Now that we’ve had some time to play around with the colour generators let’s look at how to use them with our figures. I’ve used the first web link to create a list of five colours. I then copy and pasted them into the code below, separating them with commas and placing them inside of c() and inverted commas. Be certain that you insert commas and inverted commas as necessary or you will get errors. Note also that we are using a new function to use our custom palette.

ggplot(data = urine, aes(x = osmo, y = ph)) +
  geom_point(aes(colour = cond)) +
  scale_colour_gradientn(colours = c("#A5A94D", "#6FB16F", "#45B19B",
                                    "#59A9BE", "#9699C4", "#CA86AD"))

If we want to use our custom colour palettes with a discrete colour scale we use a different function as seen in the code below. While we are at it, let’s also see how to correct the title of the legend and its text labels. Sometimes the default output is not what we want for our final figure. Especially if we are going to be publishing it. Also note in the following code chunk that rather than using hexadecimal character strings to represent colours in our custom palette, we are simply writing in the human name for the colours we want. This will work for the continuous colour palettes above, too.

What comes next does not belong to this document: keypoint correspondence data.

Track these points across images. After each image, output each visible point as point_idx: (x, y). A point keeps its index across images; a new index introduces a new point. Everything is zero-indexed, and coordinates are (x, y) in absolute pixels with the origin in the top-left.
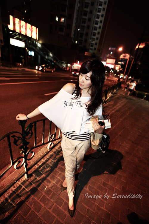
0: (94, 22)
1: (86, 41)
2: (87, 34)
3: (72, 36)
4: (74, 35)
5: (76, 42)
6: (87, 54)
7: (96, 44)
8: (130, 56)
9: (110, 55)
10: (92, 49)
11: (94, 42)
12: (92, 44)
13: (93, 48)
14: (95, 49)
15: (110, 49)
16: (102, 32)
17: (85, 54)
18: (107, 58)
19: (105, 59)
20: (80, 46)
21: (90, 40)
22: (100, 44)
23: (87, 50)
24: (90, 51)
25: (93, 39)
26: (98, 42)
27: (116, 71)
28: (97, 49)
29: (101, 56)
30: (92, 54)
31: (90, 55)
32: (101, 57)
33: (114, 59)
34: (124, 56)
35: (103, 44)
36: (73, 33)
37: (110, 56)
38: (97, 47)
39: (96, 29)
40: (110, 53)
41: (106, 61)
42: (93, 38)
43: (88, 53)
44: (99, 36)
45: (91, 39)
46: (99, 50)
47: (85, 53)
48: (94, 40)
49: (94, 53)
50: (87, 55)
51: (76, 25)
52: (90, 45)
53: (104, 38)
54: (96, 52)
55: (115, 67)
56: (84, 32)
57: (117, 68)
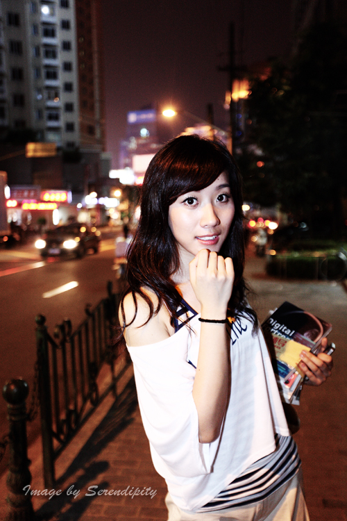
0: (35, 28)
1: (20, 100)
6: (35, 151)
7: (69, 107)
9: (141, 142)
10: (56, 130)
11: (56, 103)
12: (49, 108)
13: (61, 123)
14: (70, 127)
15: (132, 118)
16: (80, 60)
17: (30, 154)
18: (130, 154)
19: (124, 160)
21: (40, 97)
22: (86, 104)
23: (34, 136)
24: (51, 137)
25: (53, 92)
26: (74, 97)
28: (77, 127)
29: (104, 150)
30: (58, 149)
31: (53, 154)
32: (105, 156)
35: (97, 105)
37: (144, 145)
38: (75, 117)
39: (51, 52)
40: (138, 135)
41: (130, 165)
42: (48, 88)
43: (39, 146)
44: (73, 77)
45: (39, 90)
46: (89, 130)
47: (24, 150)
48: (57, 95)
49: (70, 144)
50: (39, 154)
52: (46, 113)
53: (96, 81)
54: (75, 137)
56: (4, 69)
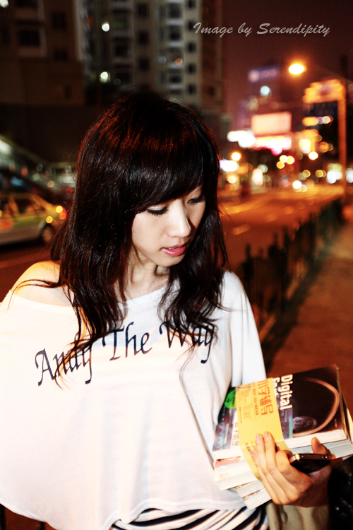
1: (144, 64)
2: (143, 38)
3: (82, 55)
4: (91, 49)
5: (105, 76)
7: (191, 69)
8: (346, 87)
9: (262, 101)
11: (179, 64)
12: (172, 71)
13: (182, 86)
14: (191, 89)
15: (254, 76)
18: (249, 114)
19: (243, 121)
20: (124, 87)
21: (163, 59)
22: (208, 65)
25: (176, 54)
26: (195, 58)
27: (306, 157)
28: (199, 89)
29: (224, 111)
32: (226, 117)
33: (281, 111)
34: (324, 93)
35: (219, 65)
36: (82, 43)
37: (265, 106)
38: (196, 79)
39: (175, 12)
40: (258, 94)
41: (248, 127)
42: (172, 49)
45: (163, 52)
46: (209, 91)
48: (180, 57)
51: (90, 13)
52: (168, 76)
54: (196, 99)
55: (295, 143)
56: (132, 33)
57: (308, 144)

ggplot(data = urine, aes(x = osmo, y = ph)) +
  geom_point(aes(colour = as.factor(r))) +
  scale_colour_manual(values = c("pink", "maroon"), # How to use custom palette
                     labels = c("no", "yes")) + # How to change the legend text
  labs(colour = "crystals") # How to change the legend title

So now we have seen how to control the colours palettes in our figures. I know it is a but much. Four new functions just to change some colours! That’s a bummer. Don’t forget that one of the main benefits of R is that all of your code is written down, annotated and saved. You don’t need to remember which button to click to change the colours, you just need to remember where you saved the code that you will need. And that’s pretty great in my opinion.

6.5 DIY figures

Today we learned the basics of ggplot2, how to facet, how to brew colours, and how to plot stats. Sjog, that’s a lot of stuff to remember! Which is why we will now spend the rest of Day 2 putting our new found skills to use. Please group up as you see fit to produce your very own ggplot2 figures. We’ve not yet learned how to manipulate/tidy up our data so it may be challenging to grab any ol’ dataset and make a plan with it. To that end we recommend using the laminaria or ecklonia datasets we saw on Day 1. You are of course free to use whatever dataset you would like, including your own. The goal by the end of today is to have created at least two figures (first prize for four figures) and join them together via faceting. We will be walking the room to help with any issues that may arise.